• _Task description_: Reproduce the text of every item below word for word, leaving the pictures out of your answer.

Start of Task input

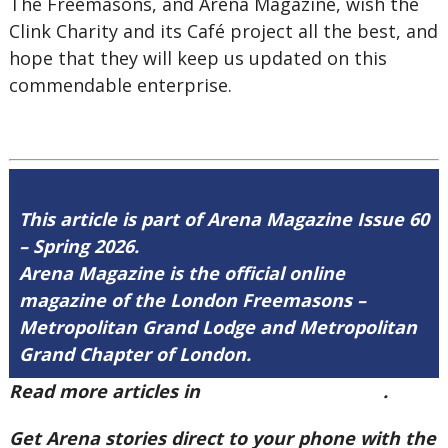
The Freemasons, and Arena Magazine, wish the
Clink Charity and its Café project all the best, and
hope that they will keep us updated on this
commendable enterprise.
This article is part of Arena Magazine Issue 60
– Spring 2026.
Arena Magazine is the official online
magazine of the London Freemasons –
Metropolitan Grand Lodge and Metropolitan
Grand Chapter of London.
Read more articles in
Arena Issue 60 here
.
Get Arena stories direct to your phone with the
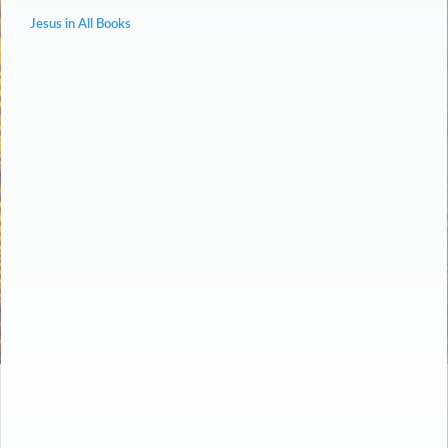
Jesus in All Books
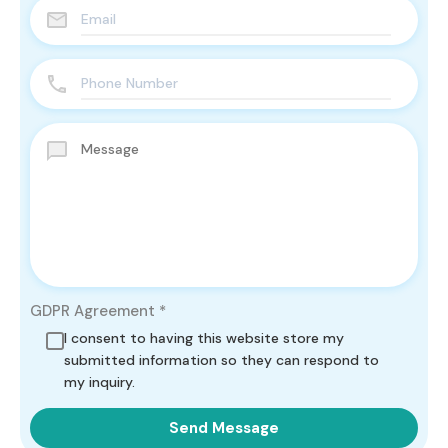
GDPR Agreement
*
I consent to having this website store my
submitted information so they can respond to
my inquiry.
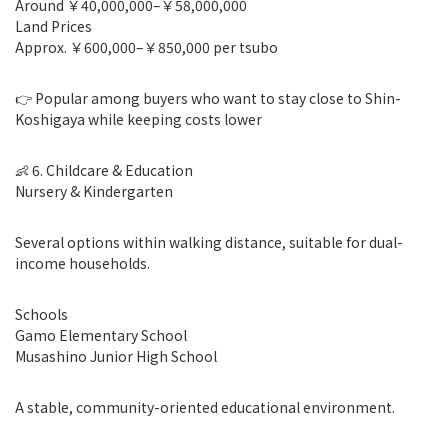
Around ￥40,000,000–￥58,000,000
Land Prices
Approx. ￥600,000–￥850,000 per tsubo
👉 Popular among buyers who want to stay close to Shin-
Koshigaya while keeping costs lower
👶 6. Childcare & Education
Nursery & Kindergarten
Several options within walking distance, suitable for dual-
income households.
Schools
Gamo Elementary School
Musashino Junior High School
A stable, community-oriented educational environment.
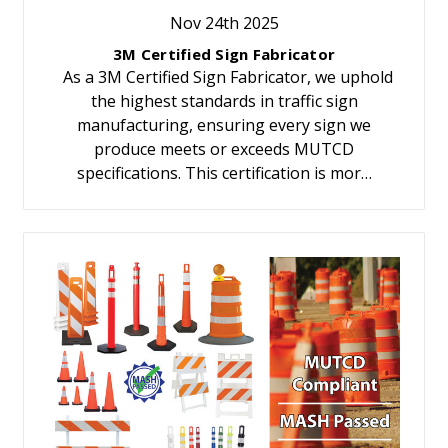
Nov 24th 2025
3M Certified Sign Fabricator
As a 3M Certified Sign Fabricator, we uphold
the highest standards in traffic sign
manufacturing, ensuring every sign we
produce meets or exceeds MUTCD
specifications. This certification is mor…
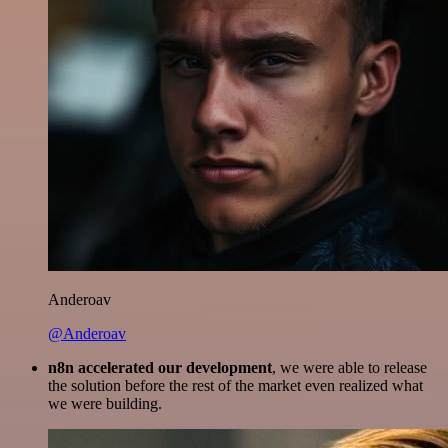
Anderoav
@Anderoav
n8n accelerated our development
, we were able to release
the solution before the rest of the market even realized what
we were building.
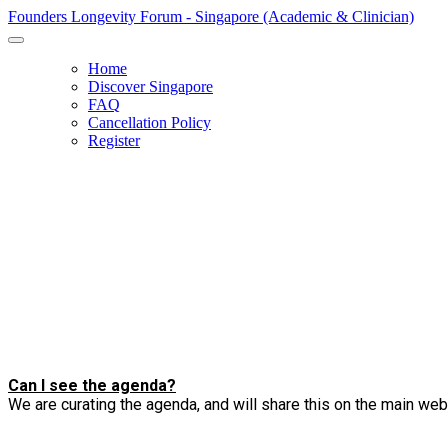
Founders Longevity Forum - Singapore (Academic & Clinician)
Home
Discover Singapore
FAQ
Cancellation Policy
Register
Can I see the agenda?
We are curating the agenda, and will share this on the main we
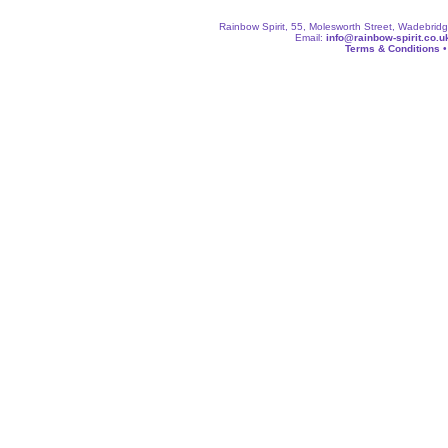
Rainbow Spirit, 55, Molesworth Street, Wadebri
Email:
info@rainbow-spirit.co.u
Terms & Conditions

End of Task input

• _Written response_:
The Freemasons, and Arena Magazine, wish the
Clink Charity and its Café project all the best, and
hope that they will keep us updated on this
commendable enterprise.
This article is part of Arena Magazine Issue 60
– Spring 2026.
Arena Magazine is the official online
magazine of the London Freemasons –
Metropolitan Grand Lodge and Metropolitan
Grand Chapter of London.
Read more articles in
Arena Issue 60 here
.
Get Arena stories direct to your phone with the
Jesus in All Books
GDPR Agreement
*
I consent to having this website store my
submitted information so they can respond to
my inquiry.
Around ￥40,000,000–￥58,000,000
Land Prices
Approx. ￥600,000–￥850,000 per tsubo
👉 Popular among buyers who want to stay close to Shin-
Koshigaya while keeping costs lower
👶 6. Childcare & Education
Nursery & Kindergarten
Several options within walking distance, suitable for dual-
income households.
Schools
Gamo Elementary School
Musashino Junior High School
A stable, community-oriented educational environment.
Nov 24th 2025
3M Certified Sign Fabricator
As a 3M Certified Sign Fabricator, we uphold
the highest standards in traffic sign
manufacturing, ensuring every sign we
produce meets or exceeds MUTCD
specifications. This certification is mor…
Anderoav
@Anderoav
n8n accelerated our development
, we were able to release
the solution before the rest of the market even realized what
we were building.
Founders Longevity Forum - Singapore (Academic & Clinician)
Home
Discover Singapore
FAQ
Cancellation Policy
Register
Can I see the agenda?
We are curating the agenda, and will share this on the main we
Rainbow Spirit, 55, Molesworth Street, Wadebri
Email:
info@rainbow-spirit.co.u
Terms & Conditions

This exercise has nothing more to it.